Efforts to lobby Transport for London and Greenwich Council to reverse plans to construct a new road tunnel from Silvertown are continuing despite some reports that a contractor for the £1bn scheme is close to being finalised.
Greenwich and Bexley Green Party reaffirm the call on Greenwich Council leader Dan Thorpe and TfL Transport Chief Heidi Alexander to scrap the expensive and unnecessary scheme.
Debunking the argument for the tunnel
Dan Thorpe's core argument is that London needs transport investment for "the infrastructure to keep the city moving" and that the routing of HGVs through Newham and Greenwich is an essential mechanism for achieving that. He asserts that any increased pollution can be compensated with technological solutions, saying "Where schools are adjacent to roads we have introduced an air filter system to protect kids from fumes." Finally, there is an appeal for the authorities on the basis that the Silvertown Tunnel should be thought to be self-financing in the long run.
This argument is wrong on at least three counts.
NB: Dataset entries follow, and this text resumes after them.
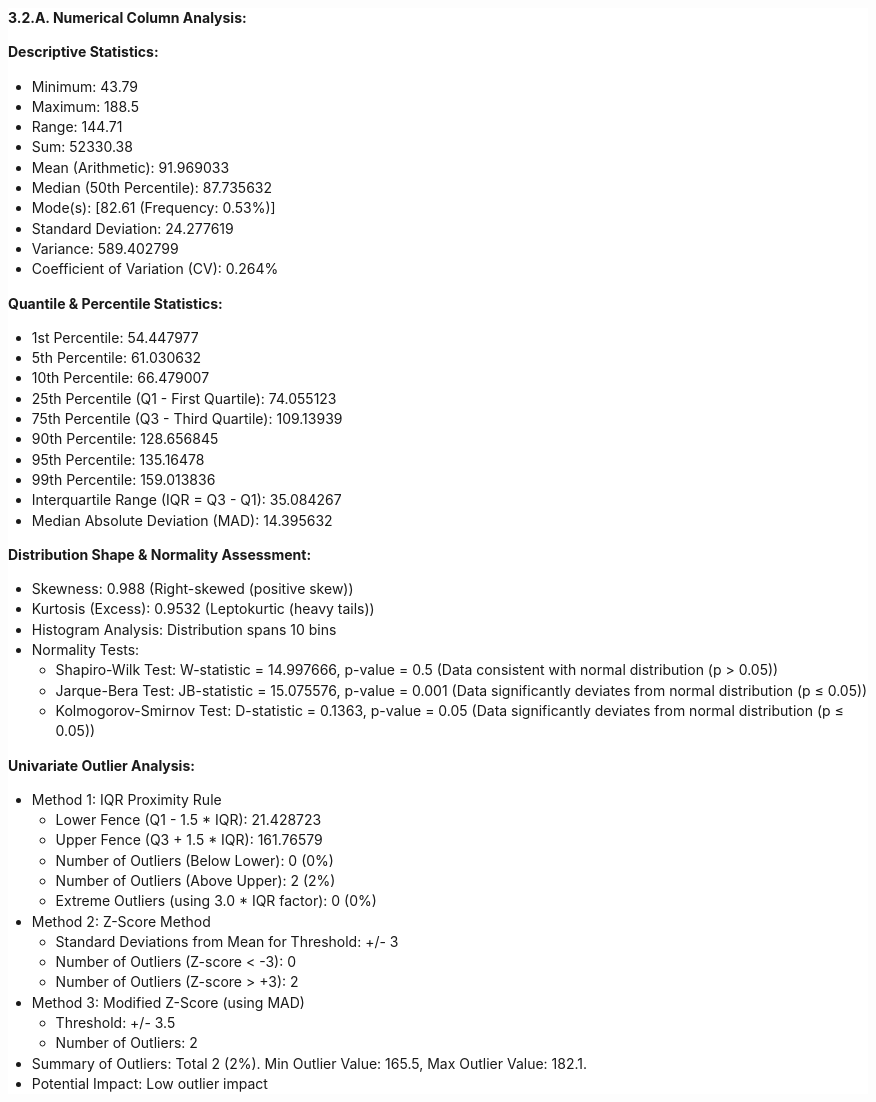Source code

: **3.2.A. Numerical Column Analysis:**

**Descriptive Statistics:**
* Minimum: 43.79
* Maximum: 188.5
* Range: 144.71
* Sum: 52330.38
* Mean (Arithmetic): 91.969033
* Median (50th Percentile): 87.735632
* Mode(s): [82.61 (Frequency: 0.53%)]
* Standard Deviation: 24.277619
* Variance: 589.402799
* Coefficient of Variation (CV): 0.264%

**Quantile & Percentile Statistics:**
* 1st Percentile: 54.447977
* 5th Percentile: 61.030632
* 10th Percentile: 66.479007
* 25th Percentile (Q1 - First Quartile): 74.055123
* 75th Percentile (Q3 - Third Quartile): 109.13939
* 90th Percentile: 128.656845
* 95th Percentile: 135.16478
* 99th Percentile: 159.013836
* Interquartile Range (IQR = Q3 - Q1): 35.084267
* Median Absolute Deviation (MAD): 14.395632

**Distribution Shape & Normality Assessment:**
* Skewness: 0.988 (Right-skewed (positive skew))
* Kurtosis (Excess): 0.9532 (Leptokurtic (heavy tails))
* Histogram Analysis: Distribution spans 10 bins
* Normality Tests:
    * Shapiro-Wilk Test: W-statistic = 14.997666, p-value = 0.5 (Data consistent with normal distribution (p > 0.05))
    * Jarque-Bera Test: JB-statistic = 15.075576, p-value = 0.001 (Data significantly deviates from normal distribution (p ≤ 0.05))
    * Kolmogorov-Smirnov Test: D-statistic = 0.1363, p-value = 0.05 (Data significantly deviates from normal distribution (p ≤ 0.05))

**Univariate Outlier Analysis:**
* Method 1: IQR Proximity Rule
    * Lower Fence (Q1 - 1.5 * IQR): 21.428723
    * Upper Fence (Q3 + 1.5 * IQR): 161.76579
    * Number of Outliers (Below Lower): 0 (0%)
    * Number of Outliers (Above Upper): 2 (2%)
    * Extreme Outliers (using 3.0 * IQR factor): 0 (0%)
* Method 2: Z-Score Method
    * Standard Deviations from Mean for Threshold: +/- 3
    * Number of Outliers (Z-score < -3): 0
    * Number of Outliers (Z-score > +3): 2
* Method 3: Modified Z-Score (using MAD)
    * Threshold: +/- 3.5
    * Number of Outliers: 2
* Summary of Outliers: Total 2 (2%). Min Outlier Value: 165.5, Max Outlier Value: 182.1.
* Potential Impact: Low outlier impact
Firstly, asserting that improving city mobility necessarily requires road infrastructure to grow in keeping with the pace of population growth in the city implicitly foresees no change in the modes of transportation by its populace. In reality, over the past decades there have been substantial modifications in the methods of transport used by its inhabitants and it is mainly for want of integrated, effective, affordable alternatives to private car use in the south-east of London that keeps the car in its present dominant position. Investment in infrastructure to get around the city is required, but it should be into public transport and cycling highways. £1bn could extend the DLR as far as Bexleyheath, for instance.
Secondly, to support Silvertown Tunnel is to prioritise privileges over rights. It is a privilege to be able to drive a car through London in a manner which is (arguably) more direct and faster. But it is a right to breathe clean air – and rights are not dependent upon whether one has access to a 21st century equivalent of a gas mask. Schools may be protected from the worst impacts (though Invicta Primary and many other schools disagree) but what about all the ordinary people who suffer from poor quality air?
Thirdly, there is an implicit assumption that government policy will continue to facilitate personal car use over meeting our environmental goals in the medium term. Our view is different. Indeed, we believe that supporting the construction now will only make cancellation more expensive in the future, since the emerging consensus on radical emissions cuts raises the chances of project abandonment much more likely (and, most likely, the contractors are well aware of this and urging City Hall to rush it through).
Next year, the signatories to the global Paris Agreement on Climate Change will revisit and increase the emissions cuts targets required to avoid catastrophic rapid environmental degradation. Per the Climate Change Act of 2005, the United Kingdom has a legal commitment to cut emissions by 80% on year 2000 levels by 2050. The likely outcome of this negotiation is that our national targets will be ramped up. They have a chance of being met only through the deployment of innovative technological solutions (including such innovations as self-driving cars and displacement of private ownership with ride-sharing) matched to radical action on reducing current sources of emissions through behavioural change (including punitive taxation on petrol and diesel, especially in urban areas where alternative travel arrangements exist). To continue to forge ahead with a new road tunnel – which will cost 153,000 tons of carbon in construction emissions before even accounting for usage – in such circumstances is unrealistic.
Wider thinking is required
Greenwich and Bexley Green Party does not stand in opposition to development, provided that it improves the status quo for ordinary people and for the environment and ecosystems that we are a part of. If there is a billion pounds available for making improvements to the lives of Londoners, then it is incumbent upon us to think about how to spend it in the best possible way taking into account all the relevant factors.
Our view continues to be that a new road tunnel runs a serious risk of drawing in increased amounts of vehicle traffic, worsening the air pollution and congestion issues it is supposed to alleviate. Redirecting the money towards alternative schemes which promote the reduction of personal car use while also increasing the overall mobility of people in Greenwich and Bexley will always be our priority.
We also believe that there are substantial improvements for managing the existing Blackwall Tunnel crossing far better. Smart technologies now allow for variable pricing based upon factors such as time of day, how polluting the vehicle is and the availability of alternative means of transport. A clever deployment of this kind of road pricing could achieve congestion reduction without requiring very much additional investment at all.